Some of Gilstraps' favorite swimnastics: For Cardiovascular Fitness

1. One of the best exercises for your heart is walking or running in the water. Start with the water at waist height and walk briskly across the pool. Then try running back.

For increased resistance, and increased benefits, go deeper. When you get to chin level lift your arms over your head as you run. For Waist and Thighs

2. Stand in chest-high water with your back touching the side of the pool. Place you elbows, arms and palms on the deck. Hold your tummy in and draw you knees to your chest.

Then, still in a tucked position with your back against the wall, swing your knees to the right, bring them back to center, then swing them to the left. Repeat six or eight times.

Rest if necessary, then bring your knees back up and try pedaling your legs as if you were riding a bike.
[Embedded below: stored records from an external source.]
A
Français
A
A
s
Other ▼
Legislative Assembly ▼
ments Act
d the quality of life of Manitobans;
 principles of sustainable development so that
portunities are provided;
For the thighs -- extend your legs out in front of you, with knees straight. Move them apart, then scissor them back in. Repeat, in and out, eight times. For Arms and Upper Body

3. Face the side of the pool with palms on the deck. (The deeper you stand in the water the harder this one is.) In one swift movement, jump with your feet and push with your hands until your elbows are straight and you're supporting yourself by your arms.

Then, as slowly and with as much control as you can muster, lower yourself down. For Hips and Legs

4. Stand perpendicular to the side wall and rest your hand on the deck. Stand on the leg closest to the wall and swing the other leg forward and back, then to the side, being careful to keep both knees straight and hips facing front. For Arms and Legs

5. Face the side of the pool, stand ar arm's length and rest palms against the deck. Being careful to keep your heels touching the floor and your body straight, bend your elbows and bring your upper body towards your hands -- as if you were doing a standing push-up. Slowly push yourself back to starting position and repeat six times.